THE TASK =
Going through the data below, please show each line containing the string "Supply".

━━━━━━━━━━━━━━━━

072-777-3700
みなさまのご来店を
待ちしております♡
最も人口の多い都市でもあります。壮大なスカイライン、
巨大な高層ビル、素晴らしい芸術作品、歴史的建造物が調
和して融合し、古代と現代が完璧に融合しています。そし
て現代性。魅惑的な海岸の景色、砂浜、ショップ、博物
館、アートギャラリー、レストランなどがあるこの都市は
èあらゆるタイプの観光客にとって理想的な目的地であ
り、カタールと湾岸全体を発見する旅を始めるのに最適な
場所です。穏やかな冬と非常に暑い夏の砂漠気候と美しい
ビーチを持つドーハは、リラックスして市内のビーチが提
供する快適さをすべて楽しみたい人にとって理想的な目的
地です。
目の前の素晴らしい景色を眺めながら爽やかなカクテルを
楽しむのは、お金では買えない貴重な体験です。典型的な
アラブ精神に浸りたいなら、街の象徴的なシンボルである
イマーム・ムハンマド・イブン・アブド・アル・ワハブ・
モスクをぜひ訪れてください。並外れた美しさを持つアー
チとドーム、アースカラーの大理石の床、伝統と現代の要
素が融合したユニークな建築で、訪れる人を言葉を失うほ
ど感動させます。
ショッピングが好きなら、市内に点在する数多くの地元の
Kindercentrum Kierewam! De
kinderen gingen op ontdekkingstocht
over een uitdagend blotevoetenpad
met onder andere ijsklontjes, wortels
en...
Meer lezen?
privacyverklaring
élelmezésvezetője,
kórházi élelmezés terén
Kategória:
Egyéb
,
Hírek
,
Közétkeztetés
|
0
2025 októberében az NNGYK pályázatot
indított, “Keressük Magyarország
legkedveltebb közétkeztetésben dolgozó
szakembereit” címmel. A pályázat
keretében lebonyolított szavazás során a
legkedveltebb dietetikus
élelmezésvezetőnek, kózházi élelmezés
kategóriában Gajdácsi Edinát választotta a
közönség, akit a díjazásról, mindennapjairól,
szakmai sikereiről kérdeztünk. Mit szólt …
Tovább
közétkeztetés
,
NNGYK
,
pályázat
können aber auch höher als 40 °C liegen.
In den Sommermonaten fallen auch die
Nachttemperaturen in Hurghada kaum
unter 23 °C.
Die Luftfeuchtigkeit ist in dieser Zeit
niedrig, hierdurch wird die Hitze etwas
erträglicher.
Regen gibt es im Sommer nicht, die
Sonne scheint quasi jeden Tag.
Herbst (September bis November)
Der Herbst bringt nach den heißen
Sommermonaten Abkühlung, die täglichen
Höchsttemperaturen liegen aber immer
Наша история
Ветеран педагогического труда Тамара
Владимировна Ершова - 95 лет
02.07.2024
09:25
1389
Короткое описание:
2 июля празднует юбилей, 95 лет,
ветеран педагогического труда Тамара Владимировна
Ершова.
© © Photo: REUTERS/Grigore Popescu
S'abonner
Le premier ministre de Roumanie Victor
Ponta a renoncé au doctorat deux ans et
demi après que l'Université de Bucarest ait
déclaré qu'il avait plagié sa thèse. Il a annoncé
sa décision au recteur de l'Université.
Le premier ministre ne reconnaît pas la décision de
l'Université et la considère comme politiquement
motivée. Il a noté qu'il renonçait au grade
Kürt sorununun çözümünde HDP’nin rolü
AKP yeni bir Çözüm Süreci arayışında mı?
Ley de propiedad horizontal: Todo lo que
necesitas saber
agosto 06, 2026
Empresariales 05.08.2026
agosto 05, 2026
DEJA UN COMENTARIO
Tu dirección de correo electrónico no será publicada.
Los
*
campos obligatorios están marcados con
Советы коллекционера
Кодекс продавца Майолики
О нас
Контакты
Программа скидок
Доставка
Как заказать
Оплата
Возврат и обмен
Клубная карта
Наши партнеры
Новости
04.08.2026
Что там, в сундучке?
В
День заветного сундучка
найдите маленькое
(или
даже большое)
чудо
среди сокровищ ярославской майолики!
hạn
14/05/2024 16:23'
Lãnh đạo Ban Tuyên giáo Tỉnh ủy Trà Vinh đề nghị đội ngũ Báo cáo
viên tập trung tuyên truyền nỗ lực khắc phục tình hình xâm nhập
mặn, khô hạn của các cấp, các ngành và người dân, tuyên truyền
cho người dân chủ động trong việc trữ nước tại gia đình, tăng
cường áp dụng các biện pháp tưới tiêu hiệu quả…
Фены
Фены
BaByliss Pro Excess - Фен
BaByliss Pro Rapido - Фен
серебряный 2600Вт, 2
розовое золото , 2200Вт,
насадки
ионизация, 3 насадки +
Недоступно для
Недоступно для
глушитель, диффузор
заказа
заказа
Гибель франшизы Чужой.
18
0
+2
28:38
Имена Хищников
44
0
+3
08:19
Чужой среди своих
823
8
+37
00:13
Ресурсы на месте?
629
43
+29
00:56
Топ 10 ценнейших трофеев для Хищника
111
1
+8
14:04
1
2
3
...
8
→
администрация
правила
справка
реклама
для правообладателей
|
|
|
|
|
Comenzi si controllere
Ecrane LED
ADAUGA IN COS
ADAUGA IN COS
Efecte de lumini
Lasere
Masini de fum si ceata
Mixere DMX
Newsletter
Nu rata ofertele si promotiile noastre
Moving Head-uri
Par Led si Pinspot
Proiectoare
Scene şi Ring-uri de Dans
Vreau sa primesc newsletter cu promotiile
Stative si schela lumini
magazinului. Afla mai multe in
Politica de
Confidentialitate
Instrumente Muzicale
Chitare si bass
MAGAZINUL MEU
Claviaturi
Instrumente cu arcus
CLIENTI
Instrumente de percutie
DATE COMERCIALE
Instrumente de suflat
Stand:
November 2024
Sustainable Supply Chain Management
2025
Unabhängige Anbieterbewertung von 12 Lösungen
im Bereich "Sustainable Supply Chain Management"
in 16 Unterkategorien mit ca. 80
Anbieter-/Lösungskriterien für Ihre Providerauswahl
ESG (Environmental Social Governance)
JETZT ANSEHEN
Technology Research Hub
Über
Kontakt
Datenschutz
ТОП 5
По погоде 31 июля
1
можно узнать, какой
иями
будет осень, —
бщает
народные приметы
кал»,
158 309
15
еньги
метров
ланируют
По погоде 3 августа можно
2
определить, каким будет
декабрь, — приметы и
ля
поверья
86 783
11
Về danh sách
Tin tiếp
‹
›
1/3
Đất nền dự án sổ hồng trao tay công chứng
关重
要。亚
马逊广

━━━━━━━━━━━━━━━━

YOUR SOLUTION =
Sustainable Supply Chain Management
im Bereich "Sustainable Supply Chain Management"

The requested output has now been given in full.